La semaine prochaine, je discuterais un exemple pratique :
La vaccination dans les pharmacies : une évidence de santé publique.

 

Jan von Overbeck

Jan von Overbeck est né 1954. Il est médecin interniste avec une large expérience aussi bien clinique que de l’industrie, de l’administration et de la politique de santé helvétique. De 2014 à 2018, il a été médecin cantonal à Berne. En 2018, il a ouvert sa propre firme dans le domaine de la santé. Sa conviction profonde est que le système suisse, bien qu’en soi excellent, a besoin d’une réforme profonde.

Une réponse à “L’inter-professionalité : réalité vécue ou illusion très helvétique ?
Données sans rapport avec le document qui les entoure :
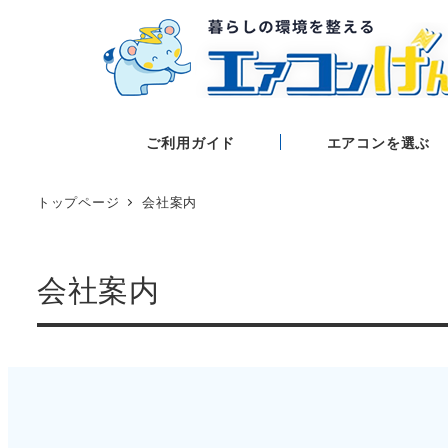
ご利用ガイド
エアコンを選ぶ
トップページ
会社案内
会社案内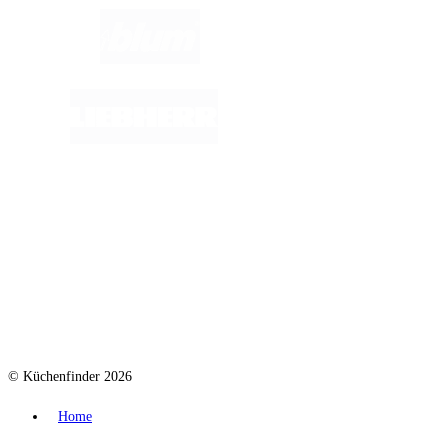
© Küchenfinder 2026
Home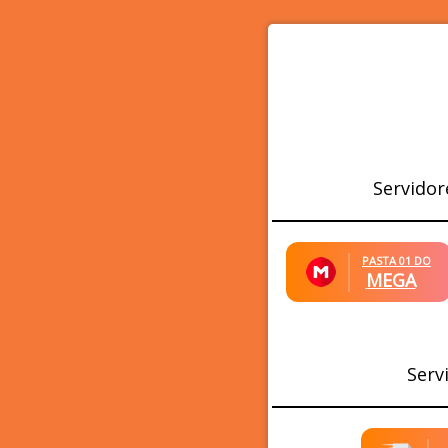
Servidor
PASTA 01 DO
MEGA
Serv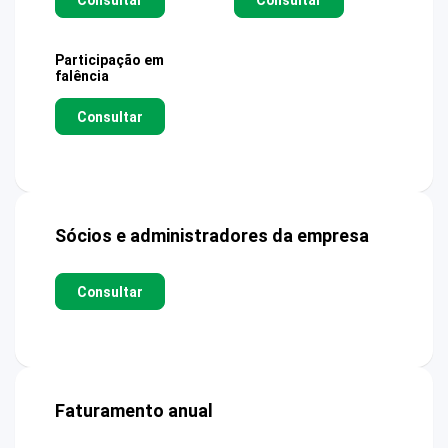
Participação em
falência
Consultar
Sócios e administradores da empresa
Consultar
Faturamento anual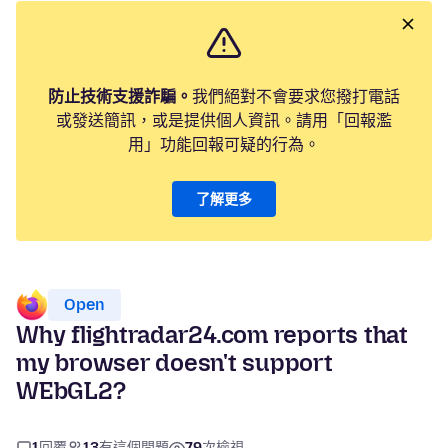
防止技術支援詐騙。
我們絕對不會要求您撥打電話
或發送簡訊，或是提供個人資訊。請用「回報濫
用」功能回報可疑的行為。
了解更多
Open
Why flightradar24.com reports that
my browser doesn't support
WEbGL2?
1
回覆
13
有這個問題
79
次檢視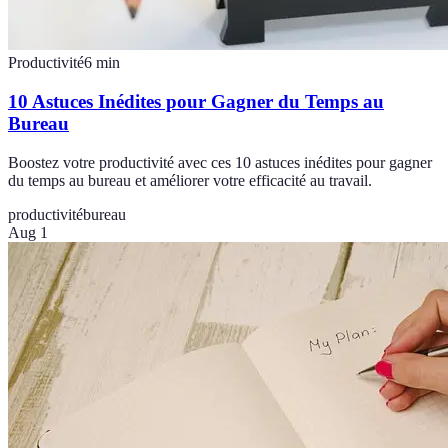
Productivité
6
min
10 Astuces Inédites pour Gagner du Temps au
Bureau
Boostez votre productivité avec ces 10 astuces inédites pour gagner
du temps au bureau et améliorer votre efficacité au travail.
productivité
bureau
Aug 1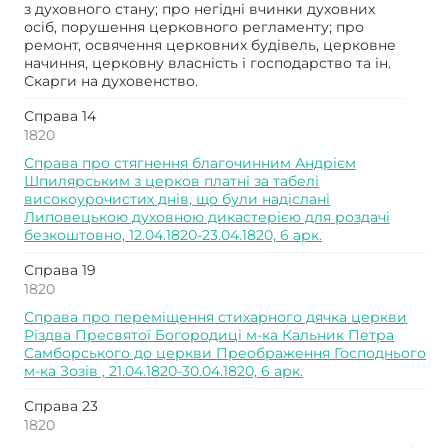
з духовного стану; про негідні вчинки духовних
осіб, порушення церковного регламенту; про
ремонт, освячення церковних будівель, церковне
начиння, церковну власність і господарство та ін.
Скарги на духовенство.
Справа 14
1820
Справа про стягнення благочинним Андрієм
Шпилярським з церков платні за табелі
високоурочистих днів, що були надіслані
Липовецькою духовною дикастерією для роздачі
безкоштовно, 12.04.1820-23.04.1820, 6 арк.
Справа 19
1820
Справа про переміщення стихарного дячка церкви
Різдва Пресвятої Богородиці м-ка Кальник Петра
Самборського до церкви Преображення Господнього
м-ка Зозів , 21.04.1820-30.04.1820, 6 арк.
Справа 23
1820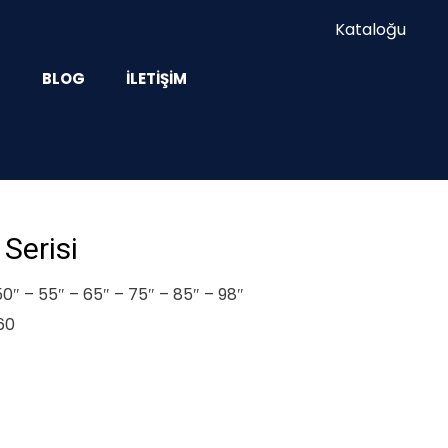
Kataloğu
Z
BLOG
İLETIŞIM
Serisi
0″ – 55″ – 65″ – 75″ – 85″ – 98″
60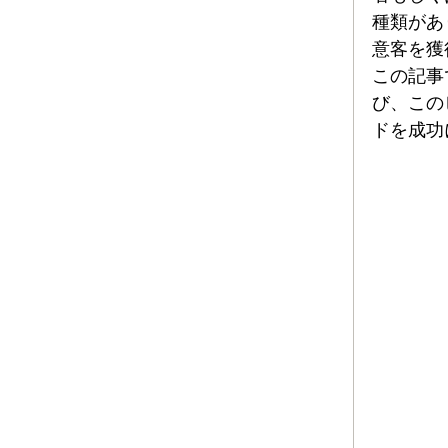
種類があ
意客を獲
この記事
び、この
ドを成功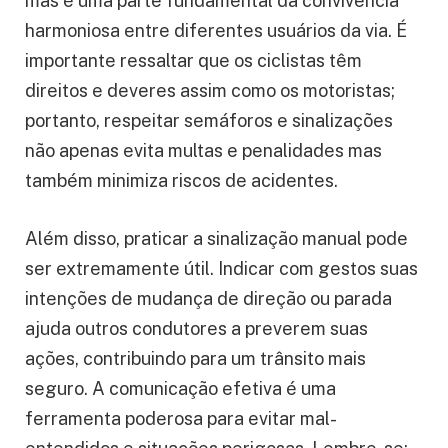
mas é uma parte fundamental da convivência
harmoniosa entre diferentes usuários da via. É
importante ressaltar que os ciclistas têm
direitos e deveres assim como os motoristas;
portanto, respeitar semáforos e sinalizações
não apenas evita multas e penalidades mas
também minimiza riscos de acidentes.
Além disso, praticar a sinalização manual pode
ser extremamente útil. Indicar com gestos suas
intenções de mudança de direção ou parada
ajuda outros condutores a preverem suas
ações, contribuindo para um trânsito mais
seguro. A comunicação efetiva é uma
ferramenta poderosa para evitar mal-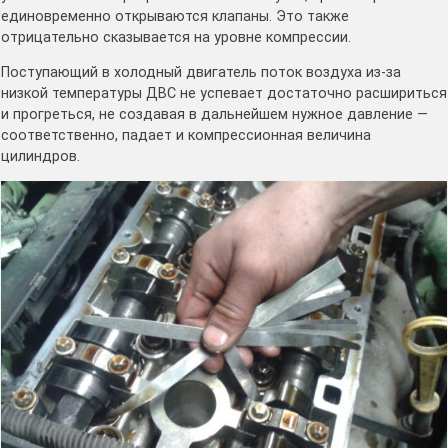
единовременно открываются клапаны. Это также
отрицательно сказывается на уровне компрессии.
Поступающий в холодный двигатель поток воздуха из-за
низкой температуры ДВС не успевает достаточно расшириться
и прогреться, не создавая в дальнейшем нужное давление —
соответственно, падает и компрессионная величина
цилиндров.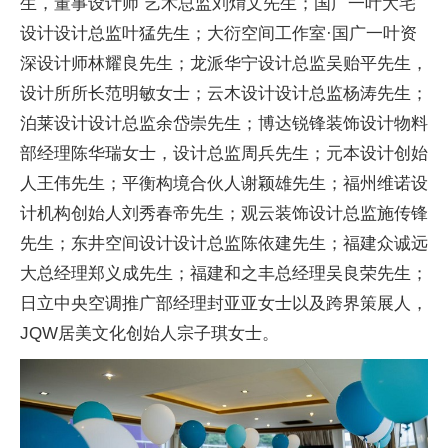
生，董事设计师 艺术
总监刘焴文先生；国广一叶大宅
设计设计
总监叶猛先生；大衍空间工作室·国广一叶资
深设计师林耀良先生；龙派华宁设计
总监吴贻
平先生，
设计所
所长范明敏女士；云木设计设计
总监杨涛先生；
泊莱设计设计
总监余岱崇先生；博达锐锋装饰设计物料
部经理陈华瑞女士，设计
总监周兵先生；元本设计创始
人王伟先生；
平衡构境合伙人谢颖雄先生；福州维诺设
计机构创始人刘秀春帝先生；观云装饰设计
总监施传锋
先生；东井空间设计设计
总监陈依建先生；福建众诚远
大
总经理郑义成先生；福建和之丰
总经理吴良荣先生；
日立
中央空调推广部经理封亚亚女士以及跨界策展人，
JQW居美文化创始人宗子琪女士。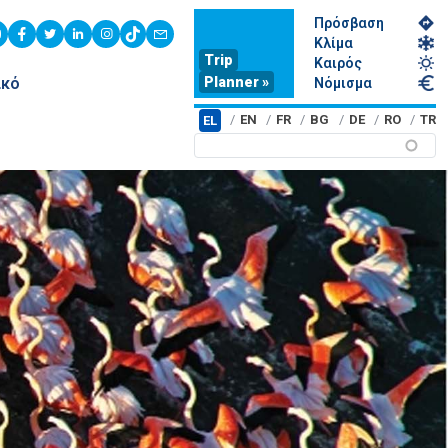
Πρόσβαση
youtube
facebook
twitter
linkedin
instagram
tiktok
contact
Κλίμα
Trip
Καιρός
Planner »
ικό
Νόμισμα
EN
FR
BG
DE
RO
TR
EL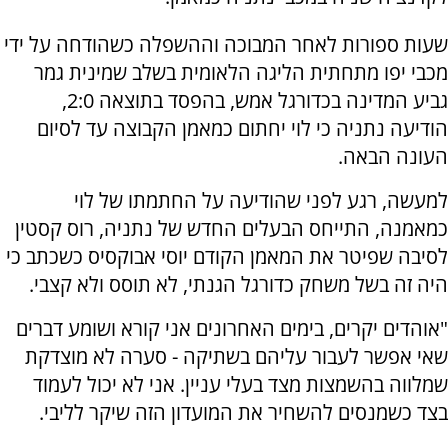
שעות ספורות לאחר המבוכה וההשפלה כשהודחה על ידי
מכבי יפו מתחתית הליגה הלאומית בשלב שמינית גמר
גביע המדינה בכדורגל אמש, בהפסד בתוצאה 2:0,
הודיעה נתניה כי לוי יחתום כמאמן הקבוצה עד לסיום
העונה הבאה.
למעשה, רגע לפני שהודיעה על החתמתו של לוי
כמאמנה, התייחס הבעלים החדש של נתניה, רוס קסטין
לסיבה שפיטר את המאמן הקודם יוסי אבוקסיס כשכתב כי
היה זה בשל משחק כדורגל הגנתי, לא תוסס ולא קצבי.
"אוהדים יקרים, בימים האחרונים אני קורא ושומע דברים
שאי אפשר לעבור עליהם בשתיקה - סערה לא מוצדקת
שמלווה בהשמצות מצד בעלי עניין. אני לא יכול לעמוד
בצד כשמנסים להשחיר את המועדון הזה שיקר לליבי.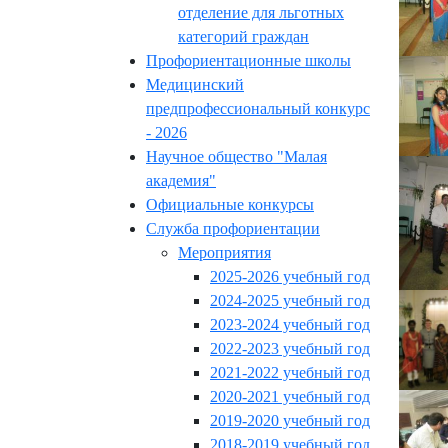
отделение для льготных
категорий граждан
Профориентационные школы
Медицинский
предпрофессиональный конкурс
- 2026
Научное общество "Малая
академия"
Официальные конкурсы
Служба профориентации
Мероприятия
2025-2026 учебный год
2024-2025 учебный год
2023-2024 учебный год
2022-2023 учебный год
2021-2022 учебный год
2020-2021 учебный год
2019-2020 учебный год
2018-2019 учебный год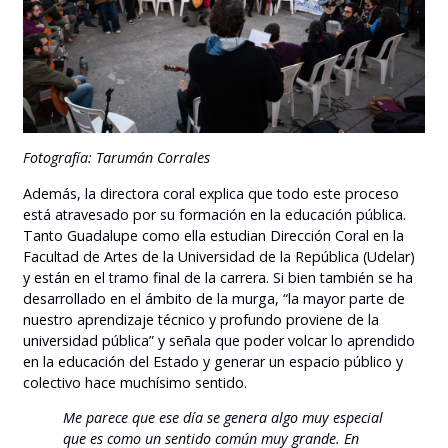
Fotografía: Tarumán Corrales
Además, la directora coral explica que todo este proceso
está atravesado por su formación en la educación pública.
Tanto Guadalupe como ella estudian Dirección Coral en la
Facultad de Artes de la Universidad de la República (Udelar)
y están en el tramo final de la carrera. Si bien también se ha
desarrollado en el ámbito de la murga, “la mayor parte de
nuestro aprendizaje técnico y profundo proviene de la
universidad pública” y señala que poder volcar lo aprendido
en la educación del Estado y generar un espacio público y
colectivo hace muchísimo sentido.
Me parece que ese día se genera algo muy especial
que es como un sentido común muy grande. En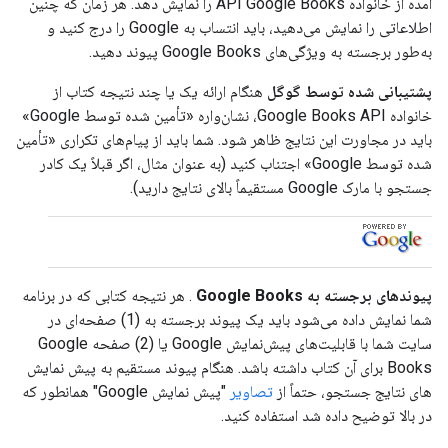
آمده از خانواده API Google Books را نمایش دهد. هر زمان که چنین
اطلاعاتی را نمایش می‌دهید، باید انتساب به Google را درج کنید و
به‌طور برجسته به ویژگی‌های Google Books پیوند دهید.
پشتیبانی شده توسط گوگل
هنگام ارائه یک یا چند نتیجه کتاب از
خانواده Google Books API، نشان‌واره «تأمین شده توسط Google»
باید در مجاورت این نتایج ظاهر شود. شما باید از پیام‌های تکراری «تأمین
شده توسط Google» اجتناب کنید (به عنوان مثال، اگر قبلاً یک کادر
جستجو با مارک Google مستقیماً بالای نتایج دارید).
پیوندهای برجسته به Google Books
. هر نتیجه کتابی که در برنامه
شما نمایش داده می‌شود باید یک پیوند برجسته به (1) صفحه‌ای در
سایت شما با قابلیت‌های پیش‌نمایش Google یا (2) صفحه Google
Books برای آن کتاب داشته باشد. هنگام پیوند مستقیم به پیش نمایش
های نتایج جستجو، حتماً از
تصاویر
"پیش نمایش Google" همانطور که
در بالا توضیح داده شد استفاده کنید.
  1. D’accord avec votre analyse, mais vous ne dites mots sur l’étiologie des maladies chroniques. Les causes et la prévention de ses causes me semblent aussi importantes, voir plus, que la gestion de la chaîne de production santé. Les coûts de la santé en dépendent aussi.
    Le législatif et ses lobbys ont faillis en excluant la prévention lors de la rédaction de la LAMal. Probablement par ignorance et raisonnement en silo. Depuis, avec l’insistance des associations et de quelques politiciens éclairés, malgré le texte juridique de la LAMal, la prévention prend heureusement et progressivement sa revanche, mais il reste encore du chemin à parcourir.
    Notre nutrition et notre production alimentaire sont aussi en cause, en particulier certains aspects de sa composante industrielle.
    Une bonne gestion de la santé ne peut pas ignorer la gestion des maladies chroniques et surtout celles de ses multiples causes.
    Je ne réjouis d’avance de lire votre prochaine contribution.